## OBJETIVO
Pode reproduzir, sem nenhuma alteração, o texto de todas as linhas abaixo, deixando as imagens fora da resposta?

**** ENTRADAS DE DADOS ****

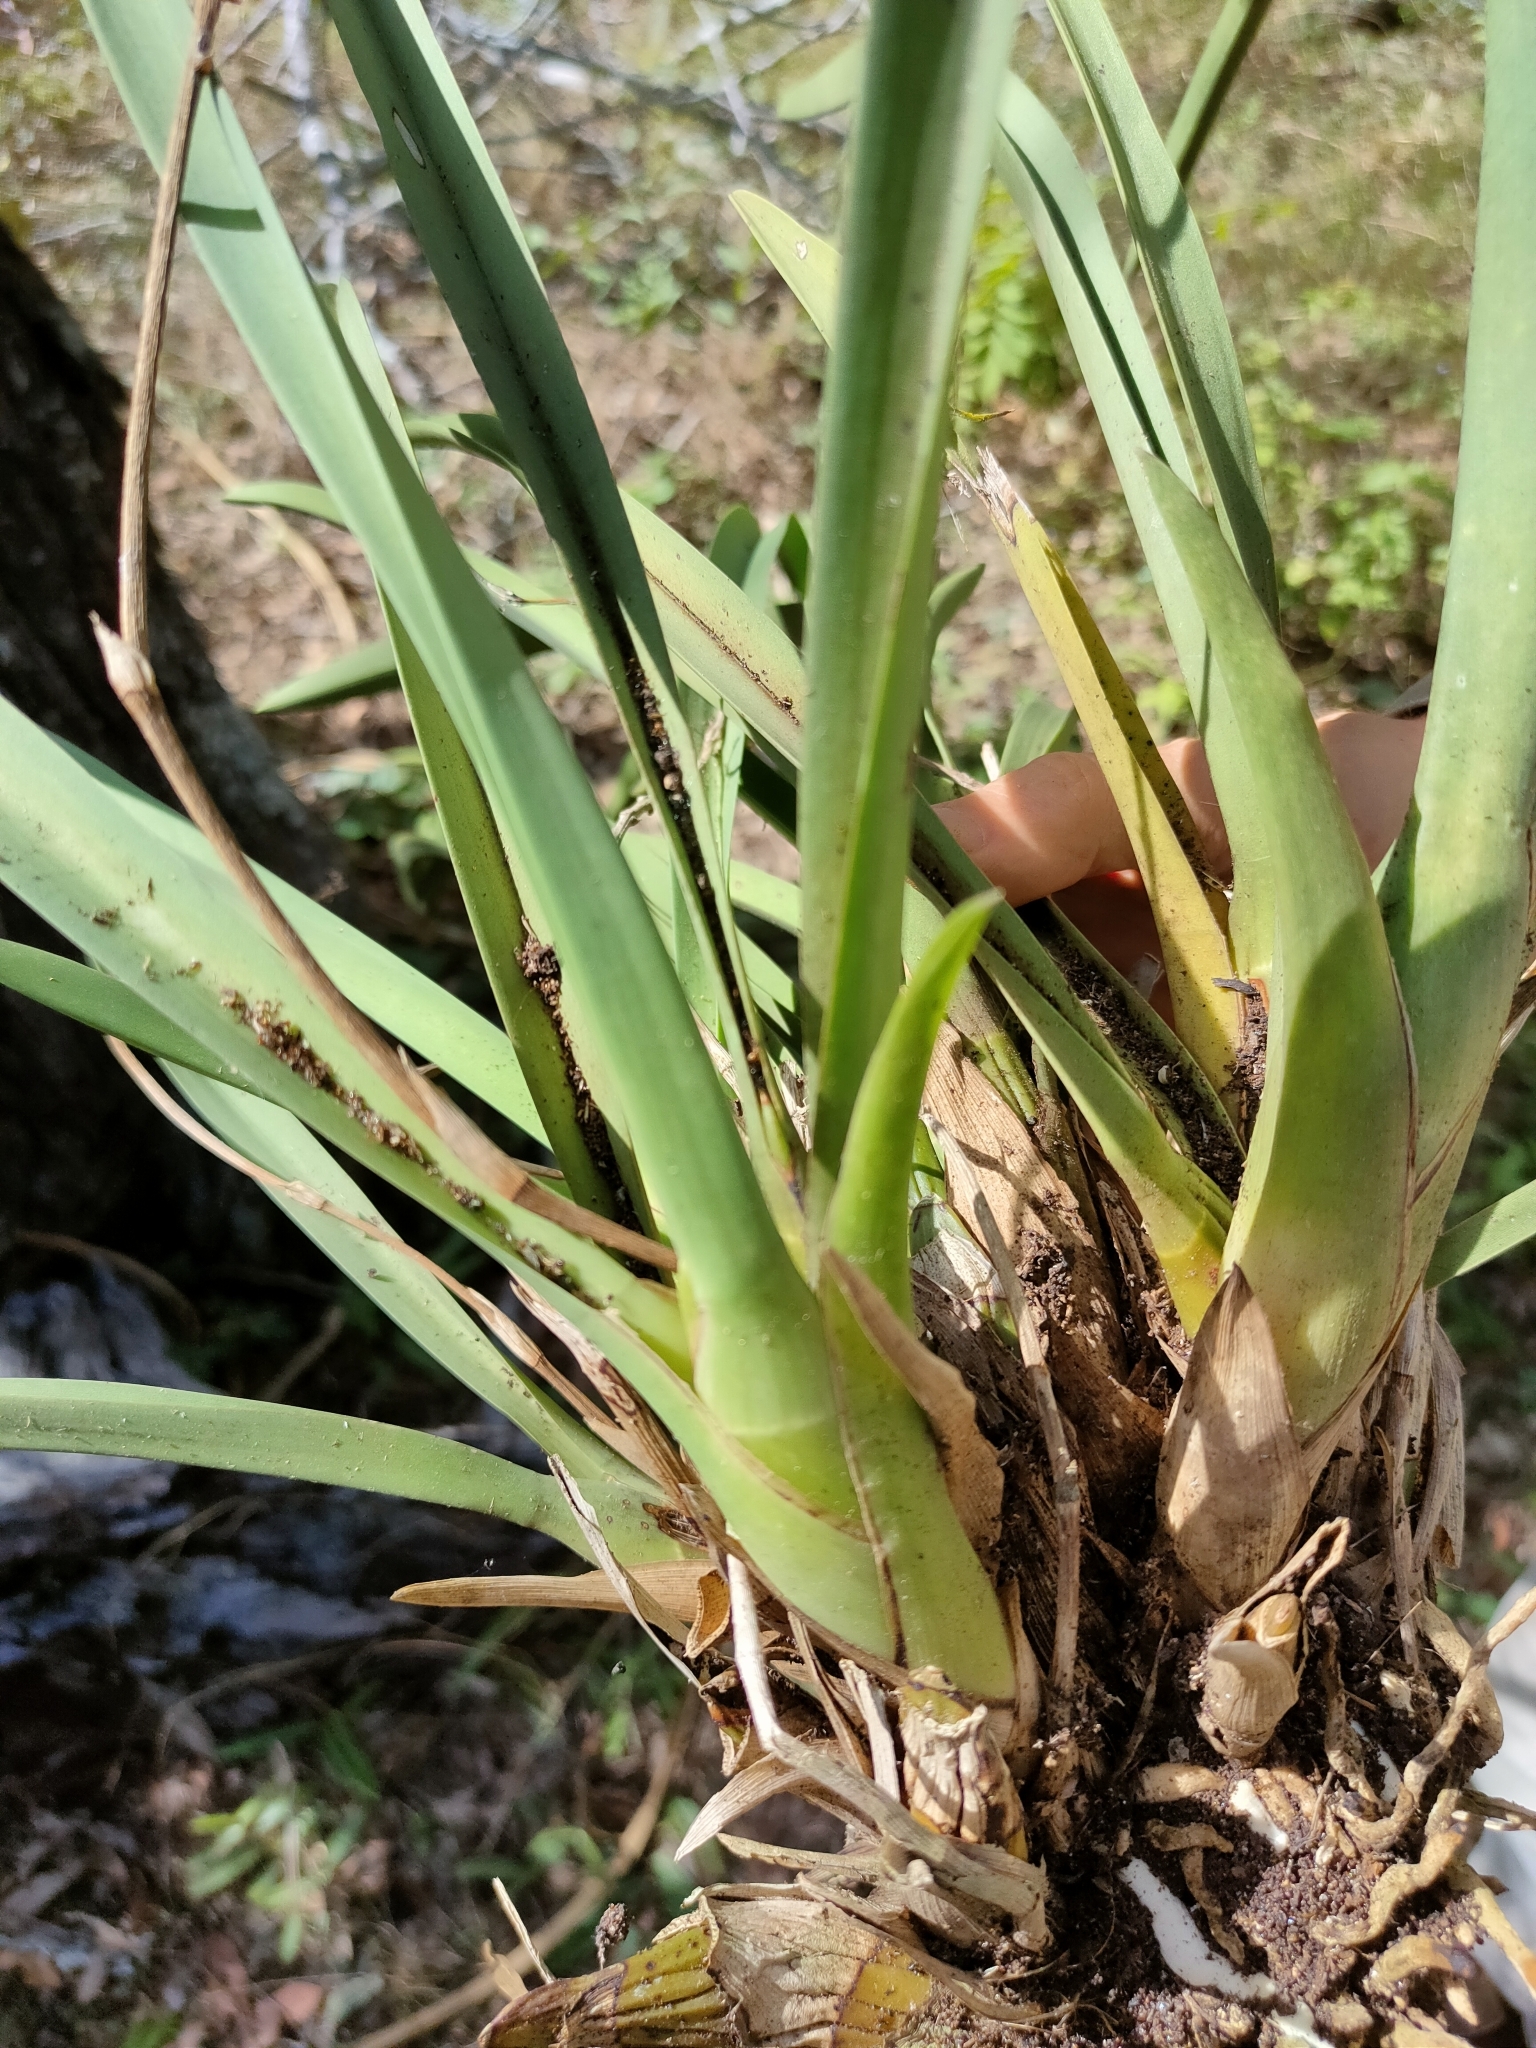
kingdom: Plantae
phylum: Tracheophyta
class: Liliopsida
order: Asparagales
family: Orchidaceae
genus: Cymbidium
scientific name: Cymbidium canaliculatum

****

## SOLUÇÃO COMPLETA
kingdom: Plantae
phylum: Tracheophyta
class: Liliopsida
order: Asparagales
family: Orchidaceae
genus: Cymbidium
scientific name: Cymbidium canaliculatum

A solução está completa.